Start: a tree with one leaf with label 0.
For i from 1 to n:
1. Choose one existing subtree u at random. (There are 2n+1 subtrees when the tree has n internal nodes.)
2. Toss a coin.
  1. If Heads, make u the left child of a new internal node; attach a new leaf with label i as the right child of the new internal node.
  2. If Tails, do the symmetric thing: u goes on the right and the new leaf with label i goes on the left of a new internal node.

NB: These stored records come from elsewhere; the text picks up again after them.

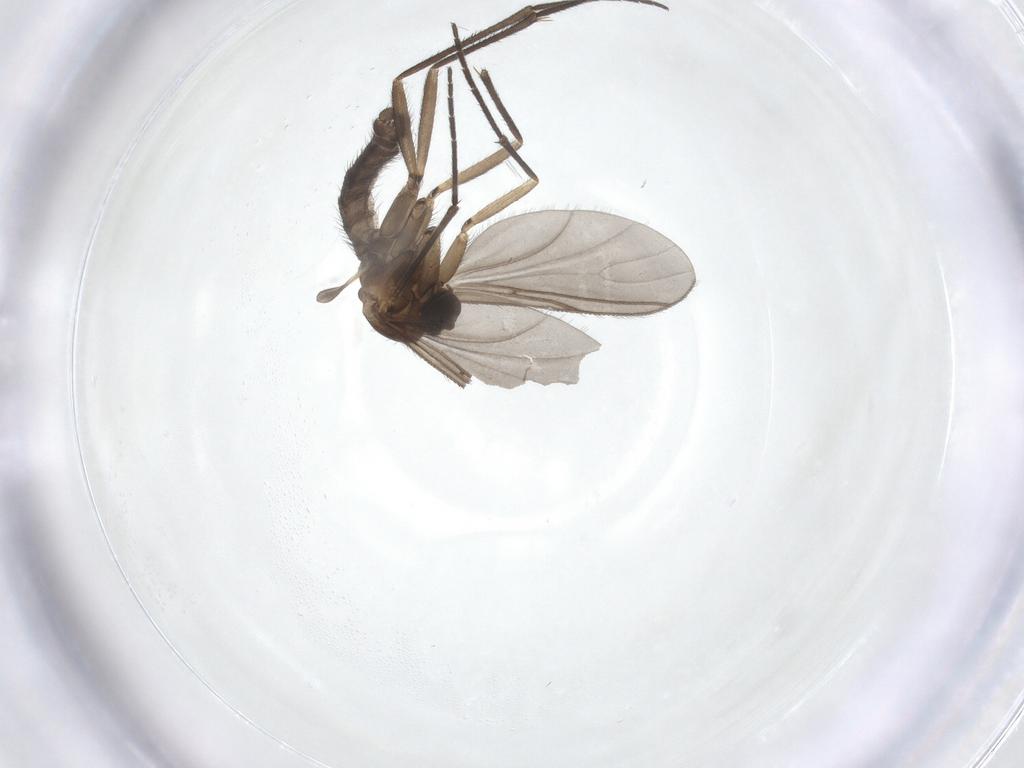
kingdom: Animalia
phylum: Arthropoda
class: Insecta
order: Diptera
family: Sciaridae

Here is a little animation of Rémy’s algorithm being used to generate a random binary tree with 16 leaves, followed by running the algorithm in reverse to deconstruct the tree:

Observe that as we grow new leaves, we also label them in the order of creation.

Write a function remy(n : int) -> Tree which uses Rémy’s algorithm to generate a uniformly random binary tree with \(n\) binary nodes and \(n+1\) leaves, with the leaves labelled \(0,\dots,n\) in order of creation.

Examples:
```
In [16]: remy(8)
Out[16]: Node(Node(Node(Node(Node(Leaf(7), Node(Leaf(3), Leaf(1))), Node(Leaf(2), Leaf(6))), Leaf(5)), Leaf(8)), Node(Leaf(0), Leaf(4)))

In [17]: remy(8)
Out[17]: Node(Leaf(1), Node(Leaf(2), Node(Node(Leaf(0), Leaf(5)), Node(Node(Leaf(8), Leaf(4)), Node(Leaf(7), Node(Leaf(6), Leaf(3)))))))
```
Hint: to facilitate the step of picking a random subtree u of t and replacing it by a larger tree Node(Leaf(k), u) or Node(u, Leaf(k)), begin by writing a function that enumerates every subtree together with a pointer from its immediate parent. More precisely, write a generator function subtrees(t: Tree, pt: Node, lct: bool) -> Iterator[tuple[Tree, Node, bool]] with the following specification: subtrees(t, pt, lct) generates all triples (u, p, lc) such that u is a subtree of t, p is the immediate parent of u in t, and lc is True just in case u is the left child of p, under the assumption that t = pt.left if lct = True, and t = pt.right if lct = False. Then you can write remy(n) by repeatedly calling subtrees and updating the tree appropriately. To simplify the code, it may help to begin by creating a tree with a dummy binary node at the root and a leaf labelled 0 as (say) its right child.